Ini Daftar 14 Pos Pengaduan Kekerasan Perempuan dan Anak di Jakbar

  • Whatsapp
Ketua Koordinatoriat PWI Jakbar Kornelius Naibaho

WARTALIKA.id – Guna mempercepat penyelesaian terhadap kasus kekerasan perempuan dan anak, kini diwilayah Jakarta Barat telah terbentuk 14 pos pengaduan.

“Keberadaan pos pengaduan ini agar bisa mempercepat penyelesaian kasus-kasus kekerasan terhadap perempuan dan anak di Jakarta Barat,” ujar Kasudis Pemberdayaan, Perlindungan Anak dan Pengendalian (PPAPP) Jakarta Barat, Unas Affandi, Kamis (10/9).

Baca Juga :

Ia menjelaskan, bahwa pembentukan pos tersebut sebagai percontohan satu Kecamatan ada satu pos sahabat perempuan dan anak.

Laporan yang bisa diadukan masyarakat antara lain kasus kekerasan fisik, seperti pemukulan dan psikis (bullying, seksologi) dan sebagainya.

“Nantinya laporan akan ditindaklanjuti ke pihak kepolisian, baik di Polres, Polsek atau bisa langsung ke rumah sakit apabila terjadi tindak kekerasan yang menimbulkan luka,” kata Unas.

Inilah titik lokasi delapan pos pengaduan sahabat perempuan dan anak di Jakarta Barat diantaranya RPTRA Intiland Teduh Kelurahan Cengkareng Barat Kecamatan Cengkareng, RPTRA Kalideres Kecamatan Kalideres, RPTRA Menara Meruya Selatan Kecamatan Kembangan,

Kemudian RPTRA Pandawa Kedoya Selatan Kecamatan Kebon Jeruk, RPTRA Manggis Kelurahan Kemanggisan Kecamatan Palmerah, RPTRA Rambutan Tanjung Duren Utara Kecamatan Gropet, RPTRA Krendang Kecamatan Tambora dan RPTRA Maphar Kecamatan Tamansari.

Unas mengatakan, apabila di lapangan terjadi kasus kekerasan anak maka masyarakat Jakarta Barat bisa melaporkan ke delapan pos sahabat perempuan dan anak yang ada di delapan RPTRA.

Selain itu juga ada enam titik pos pengaduan kekerasan terhadap perempuan dan anak yaitu di RPTRA Duri Kosambi, RPTRA Jati Pulo, RPTRA Kembangan Utara RW 01, RPTRA Utama Cengkareng Barat dan RPTRA Kelurahan Kamal.

“Jadi, untuk Jakarta Barat telah dibentuk 14 pos untuk menangani masalah kekerasan terhadap perempuan dan anak.
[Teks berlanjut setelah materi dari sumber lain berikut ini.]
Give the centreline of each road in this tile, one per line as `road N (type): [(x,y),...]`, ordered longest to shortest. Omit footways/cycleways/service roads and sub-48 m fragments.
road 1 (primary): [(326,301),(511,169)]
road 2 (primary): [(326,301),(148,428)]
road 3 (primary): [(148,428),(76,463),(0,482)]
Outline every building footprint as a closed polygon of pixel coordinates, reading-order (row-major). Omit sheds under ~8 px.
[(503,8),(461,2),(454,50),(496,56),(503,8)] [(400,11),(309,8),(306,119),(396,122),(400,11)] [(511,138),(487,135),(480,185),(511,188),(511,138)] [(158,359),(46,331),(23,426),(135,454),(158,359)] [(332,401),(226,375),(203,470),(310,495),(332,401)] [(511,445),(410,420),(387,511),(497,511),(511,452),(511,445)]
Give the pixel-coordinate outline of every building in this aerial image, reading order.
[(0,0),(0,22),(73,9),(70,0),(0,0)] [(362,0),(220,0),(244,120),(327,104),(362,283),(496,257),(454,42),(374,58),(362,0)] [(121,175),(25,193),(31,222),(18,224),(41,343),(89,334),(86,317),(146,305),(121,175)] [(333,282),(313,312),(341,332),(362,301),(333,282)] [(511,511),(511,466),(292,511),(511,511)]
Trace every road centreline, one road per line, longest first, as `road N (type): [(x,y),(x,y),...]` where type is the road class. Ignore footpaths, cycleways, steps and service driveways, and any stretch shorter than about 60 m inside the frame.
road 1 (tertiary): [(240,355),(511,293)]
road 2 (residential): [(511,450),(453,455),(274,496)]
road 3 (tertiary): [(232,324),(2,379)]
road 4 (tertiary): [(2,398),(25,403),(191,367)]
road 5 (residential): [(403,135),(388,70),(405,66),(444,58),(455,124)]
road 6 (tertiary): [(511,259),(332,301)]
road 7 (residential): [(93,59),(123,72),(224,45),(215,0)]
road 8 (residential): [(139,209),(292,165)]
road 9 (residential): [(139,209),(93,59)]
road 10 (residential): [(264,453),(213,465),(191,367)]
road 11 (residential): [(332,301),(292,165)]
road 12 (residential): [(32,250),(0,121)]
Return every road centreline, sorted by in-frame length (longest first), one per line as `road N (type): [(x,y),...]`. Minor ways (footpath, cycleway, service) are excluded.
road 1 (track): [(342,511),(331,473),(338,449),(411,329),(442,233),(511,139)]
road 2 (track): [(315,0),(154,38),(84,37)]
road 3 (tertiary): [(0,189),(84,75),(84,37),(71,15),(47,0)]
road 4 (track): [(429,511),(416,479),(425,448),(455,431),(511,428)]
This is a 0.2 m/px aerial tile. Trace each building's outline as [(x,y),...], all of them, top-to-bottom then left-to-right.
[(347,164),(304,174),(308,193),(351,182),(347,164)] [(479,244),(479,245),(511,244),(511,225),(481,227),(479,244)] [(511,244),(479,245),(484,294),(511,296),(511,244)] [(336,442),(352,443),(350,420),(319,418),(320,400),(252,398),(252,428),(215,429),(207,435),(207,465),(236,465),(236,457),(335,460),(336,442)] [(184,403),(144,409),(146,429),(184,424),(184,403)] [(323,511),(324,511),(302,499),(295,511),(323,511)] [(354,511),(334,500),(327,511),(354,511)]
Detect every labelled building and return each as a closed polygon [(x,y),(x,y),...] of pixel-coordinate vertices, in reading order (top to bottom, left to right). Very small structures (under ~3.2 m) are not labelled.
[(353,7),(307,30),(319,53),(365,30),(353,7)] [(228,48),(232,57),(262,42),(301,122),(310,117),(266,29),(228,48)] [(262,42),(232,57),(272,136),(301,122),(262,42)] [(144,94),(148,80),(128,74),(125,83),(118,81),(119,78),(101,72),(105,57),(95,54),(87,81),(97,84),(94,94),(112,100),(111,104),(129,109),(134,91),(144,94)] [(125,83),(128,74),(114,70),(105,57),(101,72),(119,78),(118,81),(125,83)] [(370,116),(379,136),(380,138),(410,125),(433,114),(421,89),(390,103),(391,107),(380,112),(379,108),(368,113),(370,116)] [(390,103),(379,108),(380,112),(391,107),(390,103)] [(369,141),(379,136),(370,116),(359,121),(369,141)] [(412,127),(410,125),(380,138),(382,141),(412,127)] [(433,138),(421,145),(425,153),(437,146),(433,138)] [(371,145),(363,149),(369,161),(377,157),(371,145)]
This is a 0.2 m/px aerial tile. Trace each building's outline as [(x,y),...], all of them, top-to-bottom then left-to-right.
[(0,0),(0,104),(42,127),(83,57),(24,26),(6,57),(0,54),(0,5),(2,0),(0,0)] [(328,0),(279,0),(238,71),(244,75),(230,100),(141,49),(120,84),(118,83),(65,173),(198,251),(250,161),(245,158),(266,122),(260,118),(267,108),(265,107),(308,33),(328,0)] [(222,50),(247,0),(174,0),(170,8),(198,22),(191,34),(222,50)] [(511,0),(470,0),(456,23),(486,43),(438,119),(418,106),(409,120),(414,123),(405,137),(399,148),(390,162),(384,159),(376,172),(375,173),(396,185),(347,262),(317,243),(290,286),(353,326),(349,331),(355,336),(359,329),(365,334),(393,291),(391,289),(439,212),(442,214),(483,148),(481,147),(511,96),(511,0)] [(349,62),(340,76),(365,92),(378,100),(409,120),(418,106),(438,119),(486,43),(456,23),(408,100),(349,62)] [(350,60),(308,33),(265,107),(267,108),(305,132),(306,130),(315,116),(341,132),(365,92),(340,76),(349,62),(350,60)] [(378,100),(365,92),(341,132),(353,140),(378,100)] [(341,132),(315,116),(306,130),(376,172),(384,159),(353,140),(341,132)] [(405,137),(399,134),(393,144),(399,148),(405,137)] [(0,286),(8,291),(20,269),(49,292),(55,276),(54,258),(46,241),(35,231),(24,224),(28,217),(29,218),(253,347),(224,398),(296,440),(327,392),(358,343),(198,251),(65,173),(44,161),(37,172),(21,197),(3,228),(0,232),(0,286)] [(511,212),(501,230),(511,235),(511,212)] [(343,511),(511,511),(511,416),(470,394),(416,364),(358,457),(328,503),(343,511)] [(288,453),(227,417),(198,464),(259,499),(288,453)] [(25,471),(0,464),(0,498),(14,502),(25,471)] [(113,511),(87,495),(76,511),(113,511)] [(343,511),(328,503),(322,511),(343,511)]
Semuanya ada di RPTRA,” jelasnya.

Menurut Unas, tiap pos sahabat perempuan dan anak ada tiga orang yang bertugas dari pengelola RPTRA. Sedangkan di enam pos pengaduan masing-masing ada dua petugas, yakni psikolog dan paralegal.

“Masyarakat bisa melaporkan kasus kekerasan ke pos sahabat perempuan dan anak jika terjadi kasus di sekitarnya.
Pangaduan akan dicatat petugas dan ditindaklanjuti kerjasama dengan pos pengaduan kekerasan terhadap perempuan dan anak. Bisa juga ke pengaduan melalui hotline 112,” tambahnya.